A vez do populismo de esquerda

Nosso continente repete a tradição de se movimentar de forma pendular. Ora para a direita, ora para a esquerda. A mais recente guinada aconteceu no Peru, com a eleição por estreita margem de votos do ultra esquerdista Pedro Castillo. A mesma onda levou ao retorno dos peronistas ao poder, com a eleição de Alberto Fernandes na Argentina, e do MAS de Evo Morales na Bolívia.

Foi também o motor da convulsão social no Chile, responsável pela fragorosa derrota da direita e dos partidos tradicionais na eleição para a Assembléia Constituinte. A Colômbia, cujas ruas estão deflagradas, pode ser a próxima bola da vez, no ano que vem, quando haverá a eleição presidencial.

O pêndulo pode guinar para o outro extremo a qualquer hora.
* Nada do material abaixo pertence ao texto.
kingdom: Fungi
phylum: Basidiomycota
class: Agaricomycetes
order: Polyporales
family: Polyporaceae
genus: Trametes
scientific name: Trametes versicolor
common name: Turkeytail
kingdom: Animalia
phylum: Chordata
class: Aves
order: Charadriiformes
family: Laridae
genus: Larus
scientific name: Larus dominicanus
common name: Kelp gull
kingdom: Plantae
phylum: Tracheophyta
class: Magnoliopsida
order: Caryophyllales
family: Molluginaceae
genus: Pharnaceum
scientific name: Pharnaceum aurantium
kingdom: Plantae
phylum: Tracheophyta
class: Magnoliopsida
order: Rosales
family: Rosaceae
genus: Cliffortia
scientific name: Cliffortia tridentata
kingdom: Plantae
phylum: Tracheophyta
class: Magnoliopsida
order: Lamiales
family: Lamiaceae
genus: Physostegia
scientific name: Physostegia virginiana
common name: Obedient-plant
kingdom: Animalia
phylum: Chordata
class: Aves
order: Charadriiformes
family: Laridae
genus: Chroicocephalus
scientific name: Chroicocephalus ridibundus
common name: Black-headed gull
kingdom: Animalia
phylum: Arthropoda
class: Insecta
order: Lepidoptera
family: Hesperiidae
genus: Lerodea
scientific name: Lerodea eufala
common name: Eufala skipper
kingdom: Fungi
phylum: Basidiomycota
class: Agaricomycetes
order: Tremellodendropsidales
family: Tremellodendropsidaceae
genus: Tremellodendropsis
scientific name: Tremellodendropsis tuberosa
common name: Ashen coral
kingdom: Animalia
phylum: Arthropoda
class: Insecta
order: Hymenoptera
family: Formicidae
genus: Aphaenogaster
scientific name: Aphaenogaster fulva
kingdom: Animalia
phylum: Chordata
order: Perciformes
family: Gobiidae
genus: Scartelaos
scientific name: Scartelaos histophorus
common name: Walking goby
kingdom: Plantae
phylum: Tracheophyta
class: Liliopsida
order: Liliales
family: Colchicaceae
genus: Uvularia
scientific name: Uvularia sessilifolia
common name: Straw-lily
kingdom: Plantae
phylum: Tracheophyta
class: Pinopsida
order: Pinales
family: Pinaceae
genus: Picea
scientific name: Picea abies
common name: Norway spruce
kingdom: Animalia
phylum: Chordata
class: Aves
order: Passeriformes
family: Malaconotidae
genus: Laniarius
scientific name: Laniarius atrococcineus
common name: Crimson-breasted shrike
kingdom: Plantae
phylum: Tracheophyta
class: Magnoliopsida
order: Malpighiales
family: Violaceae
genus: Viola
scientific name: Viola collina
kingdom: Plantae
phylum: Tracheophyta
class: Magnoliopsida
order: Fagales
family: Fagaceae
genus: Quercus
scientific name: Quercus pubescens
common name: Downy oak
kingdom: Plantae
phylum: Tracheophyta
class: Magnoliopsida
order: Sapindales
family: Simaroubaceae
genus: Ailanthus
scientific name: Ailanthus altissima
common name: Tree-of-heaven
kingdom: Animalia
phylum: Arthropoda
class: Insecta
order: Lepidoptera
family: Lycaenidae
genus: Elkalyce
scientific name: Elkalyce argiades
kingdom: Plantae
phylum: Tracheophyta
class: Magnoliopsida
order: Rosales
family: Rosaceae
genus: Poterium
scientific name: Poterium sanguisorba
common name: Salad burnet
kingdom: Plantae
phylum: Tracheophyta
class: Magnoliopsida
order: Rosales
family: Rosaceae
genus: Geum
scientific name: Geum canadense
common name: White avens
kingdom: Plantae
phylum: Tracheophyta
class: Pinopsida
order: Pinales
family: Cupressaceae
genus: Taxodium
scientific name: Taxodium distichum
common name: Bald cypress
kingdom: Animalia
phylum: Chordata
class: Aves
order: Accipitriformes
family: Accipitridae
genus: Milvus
Que o diga o presidente da Argentina, cuja aprovação despencou de 67% para 26% em apenas 13 meses. O pano de fundo para tamanha instabilidade é a secular desigualdade social, para a qual nem a esquerda nem a direita deram resposta satisfatória. Como demonstrou Eduardo Galeano no seu livro As Veias Abertas da América Latina, é um problema herdado do período colonial. A partir do final do século XX deu um salto exponencial.

A globalização trouxe ganhos para a região, mas não equacionou a desigualdade. Ao contrário, tornou-a mais grave, gerando um enorme exército de perdedores e excluídos. A pandemia lhe deu visibilidade, com os desassistidos sendo as principais vítimas e morrendo como moscas, como é o caso do Peru, país de uma população de 33 milhões de habitantes e com 187 mil mortos por Covid-19 – o maior índice do mundo de mortos por um milhão de habitantes.

É fácil entender por que os peruanos elegeram um presidente com um discurso mais à esquerda do que o de Nicolás Maduro, em matéria de economia, e de um conservadorismo nos costumes que o pastor Silas Malafaia e o presidente Jair Bolsonaro assinariam embaixo. É um coquetel com tudo para dar errado. Pode repetir a tragédia da Venezuela ou gerar enormes frustrações e levar o eleitorado ao movimento inverso mais à frente.

A eleição de Castillo é resultado dos efeitos perversos.  O Peru tinha uma economia fortemente engessada antes do chamado “milagre peruano”, iniciado nos anos 90, no governo de Alberto Fujimori. O Estado era proprietário até de fábrica de papel higiênico – um déficit fiscal imenso e disparada da inflação. Fujimori adotou um programa de privatizações e reformas radicais, com base em uma economia de produtos primários, principalmente minérios, e de baixíssimos investimentos sociais.

Todos os sucessores de Fujimori mantiveram o modelo, por uma razão simples: durante três décadas a economia se desenvolveu de forma sustentada, chegando a ter uma média de crescimento de 6,4% nos anos de 2000 a 2014, bem superior à média latino-americana, que foi de 3,9% no mesmo período. O modelo reduziu a pobreza. Sua taxa era de 55,7% em 2001, e caiu para 30,1% em 2020. Guardadas as devidas proporções, o mesmo aconteceu no Chile, onde todos os governos posteriores mantiveram a política econômica de Pinochet.

O “milagre peruano” beneficiou a população de forma extremamente desigual, gerando um contingente imenso de perdedores. Enquanto nas regiões urbanas a pobreza é de 26%, na serra rural é de 50.4% e na selva rural de 39.3%. Isto explica por que a filha e herdeira de Fujimori ganhou as eleições nas cidades, onde estão os ganhadores da globalização, enquanto Pedro Castillo se elegeu com o voto das áreas rurais.

O esgotamento desse modelo já se fazia sentir antes mesmo da pandemia.  A maioria da população, cerca de 55%, queria mudança. A instabilidade política foi a marca dos últimos quatro anos. Nesse período o país teve quatro presidentes. Não dava tempo sequer para os peruanos aprenderem o nome do novo presidente e já vinha outro.

Com sinal trocado, aconteceu no Peru fenômeno semelhante à eleição de Donald Trump em 2016, que chegou à presidência dos Estados Unidos com o voto do fundão do país, onde estavam os excluídos da globalização. Assim foi na vitória do Brexit na Inglaterra e por aí vai. O populismo, seja de direita, como é o nosso caso, seja de esquerda, tem sido a resposta equivocada para os males da globalização.

No caso da América do Sul a tentação populista é enorme, tal a dimensão de catástrofe da desigualdade. Não surpreende ser a região, ao lado da Índia, o epicentro da atual pandemia do Coronavírus. Os peruanos votaram no que consideram o mal menor. Correm o risco de se arrependerem, assim como hoje está arrependida boa parte de nossos eleitores que votaram em Bolsonaro.

Este artigo foi originalmente publicado no Blog do Noblat, em 16/6/2021.